CONSIGNES DE TRAVAIL:
1: Indiquez si chacune des affirmations suivantes concorde avec l'intervention sur le sucre en outre-mer. Répondez par oui ou par non en citant mot pour mot les termes du texte qui tranchent. (a) Le sucre est présenté comme le seul facteur à l'origine de l'obésité. (b) La précarité figure parmi les causes de l'obésité citées pour la Guadeloupe. (c) Les produits importés sont systématiquement contrôlés.
2: Donnez la suite de l'intervention sur le sucre en outre-mer, à partir de sa dernière phrase.

TEXTE FOURNI:
Mais, mes chers collègues, je suis tentée de tempérer quelque peu mon enthousiasme. Premièrement, plusieurs études, toutes plus sérieuses les unes que les autres, ont montré que le sucre n'est pas le seul facteur à l'origine de l'obésité, mais fait partie du groupe des deux grands facteurs que sont la consommation et la dépense énergétique, impliqués dans le développement de cette maladie multifactorielle.

En outre-mer et plus particulièrement en Guadeloupe, les causes de l'obésité sont principalement liées aux habitudes alimentaires – aliments très salés ou sucrés, graisses saturées –, à l'inactivité, à la consommation d'alcool, aux carences en matière d'éducation, de prévention alimentaire, et surtout, à la précarité.

Deuxièmement, les objectifs visés par la proposition de loi ont sans doute été mal compris par une partie de l'opinion publique. En effet, l'éventuelle mise en oeuvre des dispositions prévues dans ce texte, s'il était adopté en l'état, a fait naître une grande anxiété sur l'avenir des emplois concernés par l'interdiction de différences de taux de sucre entre les produits de même marque vendus en outre-mer et dans l'Hexagone.

Troisièmement, en contrepied au dernier communiqué de presse du groupe UMP annonçant les motifs de son vote, et même si je ne peux que regretter que cette proposition n'aille pas assez loin dans sa portée et ses modalités de mise en oeuvre, je ne pourrais me résigner à laisser au Gouvernement le soin de définir seul les modalités d'application de ce texte.

D'ailleurs, on ne peut pas dire que ce gouvernement ait été, au cours de cette législature, particulièrement clairvoyant et efficace en outre-mer dans ses politiques économiques – nous en voyons aujourd'hui les résultats – ni très réactif face aux urgences en matière de santé.

Je souhaite illustrer mon propos en prenant l'exemple du contrôle des denrées alimentaires en matière de sécurité sanitaire prévu pour lutter contre les effets de la chlordécone. Les aliments produits localement sont systématiquement contrôlés alors même que les produits importés qui concurrencent directement et fortement nos productions locales ne subissent aucun contrôle.

En définitive, s'il manque encore des dispositions législatives qui complèteraient ce texte, en revanche, il n'y a aucun antagonisme à vouloir porter ce débat devant la représentation nationale, car il s'agit d'un enjeu pour l'ensemble de la nation ; ce débat renvoie à l'application du principe d'équité, car les lois de la République doivent prendre en compte toutes les situations sur l'ensemble du territoire, y compris l'outre-mer.

Enregistrements issus d'une collecte de données:
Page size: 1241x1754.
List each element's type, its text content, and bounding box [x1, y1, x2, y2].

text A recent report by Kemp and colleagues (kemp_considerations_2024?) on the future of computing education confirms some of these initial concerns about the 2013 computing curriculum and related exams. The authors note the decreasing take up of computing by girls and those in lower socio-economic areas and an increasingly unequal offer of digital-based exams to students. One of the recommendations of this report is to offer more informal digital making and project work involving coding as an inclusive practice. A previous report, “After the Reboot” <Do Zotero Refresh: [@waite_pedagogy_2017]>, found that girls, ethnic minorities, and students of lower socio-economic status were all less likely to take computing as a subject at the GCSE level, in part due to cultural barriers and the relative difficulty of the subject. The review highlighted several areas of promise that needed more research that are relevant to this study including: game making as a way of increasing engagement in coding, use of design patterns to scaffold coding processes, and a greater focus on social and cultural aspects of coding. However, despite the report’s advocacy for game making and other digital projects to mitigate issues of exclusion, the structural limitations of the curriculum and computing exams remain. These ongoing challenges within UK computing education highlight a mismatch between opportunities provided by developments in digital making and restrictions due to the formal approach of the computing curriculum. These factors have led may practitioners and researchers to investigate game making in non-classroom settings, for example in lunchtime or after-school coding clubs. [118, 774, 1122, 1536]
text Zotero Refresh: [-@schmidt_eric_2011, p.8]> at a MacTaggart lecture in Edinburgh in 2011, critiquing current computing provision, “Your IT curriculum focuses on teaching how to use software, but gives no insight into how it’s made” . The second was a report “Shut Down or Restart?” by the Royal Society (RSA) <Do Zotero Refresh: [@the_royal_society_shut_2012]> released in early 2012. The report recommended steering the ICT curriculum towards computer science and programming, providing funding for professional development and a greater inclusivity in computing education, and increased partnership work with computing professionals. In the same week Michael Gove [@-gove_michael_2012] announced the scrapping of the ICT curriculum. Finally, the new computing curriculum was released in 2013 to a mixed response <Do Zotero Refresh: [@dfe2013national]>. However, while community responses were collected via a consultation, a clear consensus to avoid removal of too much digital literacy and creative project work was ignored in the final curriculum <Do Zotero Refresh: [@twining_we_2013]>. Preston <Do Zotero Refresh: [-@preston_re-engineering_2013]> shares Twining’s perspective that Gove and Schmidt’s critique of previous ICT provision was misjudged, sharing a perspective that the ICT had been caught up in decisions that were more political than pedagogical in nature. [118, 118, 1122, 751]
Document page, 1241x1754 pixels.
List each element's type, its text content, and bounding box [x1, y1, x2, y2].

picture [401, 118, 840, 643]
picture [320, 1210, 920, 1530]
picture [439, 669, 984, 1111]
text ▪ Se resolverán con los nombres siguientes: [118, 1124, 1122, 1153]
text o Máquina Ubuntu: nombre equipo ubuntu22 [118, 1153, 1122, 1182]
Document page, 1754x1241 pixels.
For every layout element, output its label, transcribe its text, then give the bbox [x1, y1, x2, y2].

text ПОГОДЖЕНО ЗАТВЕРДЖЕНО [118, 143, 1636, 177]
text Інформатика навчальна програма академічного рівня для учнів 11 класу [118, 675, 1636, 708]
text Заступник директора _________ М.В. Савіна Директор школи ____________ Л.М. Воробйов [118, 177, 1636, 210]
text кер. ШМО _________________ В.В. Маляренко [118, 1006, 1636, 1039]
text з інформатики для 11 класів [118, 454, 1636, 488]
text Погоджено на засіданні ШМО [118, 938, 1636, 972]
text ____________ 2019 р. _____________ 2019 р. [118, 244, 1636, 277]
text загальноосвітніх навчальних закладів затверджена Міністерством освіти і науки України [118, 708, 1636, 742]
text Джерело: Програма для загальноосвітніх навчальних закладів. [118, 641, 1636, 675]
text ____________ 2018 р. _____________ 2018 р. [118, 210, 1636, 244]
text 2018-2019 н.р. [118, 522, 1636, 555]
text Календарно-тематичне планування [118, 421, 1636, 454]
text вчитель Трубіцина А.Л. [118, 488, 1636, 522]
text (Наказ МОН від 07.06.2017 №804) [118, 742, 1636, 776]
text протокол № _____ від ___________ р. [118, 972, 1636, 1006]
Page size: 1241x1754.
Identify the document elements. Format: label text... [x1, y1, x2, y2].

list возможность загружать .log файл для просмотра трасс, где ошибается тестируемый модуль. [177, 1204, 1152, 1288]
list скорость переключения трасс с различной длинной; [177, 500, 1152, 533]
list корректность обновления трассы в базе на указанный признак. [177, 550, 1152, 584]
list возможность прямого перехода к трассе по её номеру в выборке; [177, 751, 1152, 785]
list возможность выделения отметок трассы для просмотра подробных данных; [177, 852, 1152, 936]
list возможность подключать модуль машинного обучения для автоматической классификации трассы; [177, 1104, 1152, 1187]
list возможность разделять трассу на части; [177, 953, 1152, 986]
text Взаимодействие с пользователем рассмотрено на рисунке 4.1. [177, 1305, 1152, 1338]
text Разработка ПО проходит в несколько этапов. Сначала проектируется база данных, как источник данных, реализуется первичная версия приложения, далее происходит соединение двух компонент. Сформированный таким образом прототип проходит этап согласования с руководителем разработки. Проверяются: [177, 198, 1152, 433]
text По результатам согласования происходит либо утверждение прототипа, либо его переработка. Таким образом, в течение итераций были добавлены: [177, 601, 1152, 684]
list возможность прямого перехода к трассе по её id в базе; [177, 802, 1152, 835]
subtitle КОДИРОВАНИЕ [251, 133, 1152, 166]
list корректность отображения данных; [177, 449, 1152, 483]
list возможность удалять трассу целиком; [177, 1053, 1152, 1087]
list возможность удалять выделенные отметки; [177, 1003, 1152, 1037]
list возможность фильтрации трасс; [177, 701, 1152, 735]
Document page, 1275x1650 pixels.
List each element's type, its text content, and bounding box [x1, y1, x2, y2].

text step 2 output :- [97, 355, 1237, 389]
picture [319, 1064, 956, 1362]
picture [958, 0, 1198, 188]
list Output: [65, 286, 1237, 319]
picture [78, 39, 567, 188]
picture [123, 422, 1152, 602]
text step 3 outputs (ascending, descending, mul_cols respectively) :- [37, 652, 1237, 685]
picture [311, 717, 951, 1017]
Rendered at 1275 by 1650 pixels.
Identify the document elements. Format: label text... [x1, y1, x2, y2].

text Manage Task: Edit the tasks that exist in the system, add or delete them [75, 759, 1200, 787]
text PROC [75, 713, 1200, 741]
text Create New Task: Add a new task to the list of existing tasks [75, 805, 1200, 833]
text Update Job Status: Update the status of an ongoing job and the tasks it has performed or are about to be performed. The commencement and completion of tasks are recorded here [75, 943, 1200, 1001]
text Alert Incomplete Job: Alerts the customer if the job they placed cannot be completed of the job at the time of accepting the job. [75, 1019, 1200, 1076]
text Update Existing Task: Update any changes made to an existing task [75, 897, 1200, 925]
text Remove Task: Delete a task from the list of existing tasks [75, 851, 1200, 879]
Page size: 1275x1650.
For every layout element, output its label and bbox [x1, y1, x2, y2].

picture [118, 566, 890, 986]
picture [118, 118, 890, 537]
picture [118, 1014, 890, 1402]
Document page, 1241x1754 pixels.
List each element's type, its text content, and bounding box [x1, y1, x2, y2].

RÉPONSES AUX EXERCICES:
1:
(a) Non : « le sucre n'est pas le seul facteur à l'origine de l'obésité ».
(b) Oui : « et surtout, à la précarité ».
(c) Non : « les produits importés qui concurrencent directement et fortement nos productions locales ne subissent aucun contrôle ».

2:
Si votre majorité veut à tout prix réglementer au lieu de légiférer, nous attendons encore, sur la question qui nous concerne aujourd'hui, le rapport du Gouvernement déterminant les grandes orientations du projet de loi de modernisation de l'agriculture et de la pêche, spécifiques en outre-mer, qui doit préciser la déclinaison en outre-mer des actions du Programme national pour l'alimentation.

Par ailleurs, en Guadeloupe, j'ai noté que le plan régional de santé publique pour la période 2006-2010 a fixé un cadre général et des objectifs précis pour promouvoir une alimentation équilibrée et une activité physique favorables à une bonne santé. À cet effet, il est prévu une action de sensibilisation de l'État en direction des industries alimentaires en vue de diminuer les taux de sucre des yaourts de 12 à 9 %.

Pour l'instant, les résultats ne sont pas tangibles. Compte tenu de l'opposition annoncée de la majorité présidentielle à cette proposition de loi et puisque le cadre réglementaire existe déjà, je vous propose – et vous pouvez compter sur mon appui en Guadeloupe pour dissiper les malentendus –d'organiser dans des délais très brefs une large concertation avec les industriels, l'administration, les élus, les associations de consommateurs et les parents d'élèves de manière à fixer dans le temps, les objectifs à atteindre en matière d'équilibre et de qualité nutritionnels. Il s'agit là d'une proposition de bon sens qui nous permettrait d'assurer aux populations démunies un accès à une alimentation adaptée, en qualité et en quantité. De même, elle permettrait aux industriels de préparer leurs marchés aux évolutions qu'ils devront apporter à leur processus de production afin de répondre à cet objectif commun : faire reculer l'une des causes à l'origine de l'obésité. (Applaudissements sur plusieurs bancs du groupe SRC.)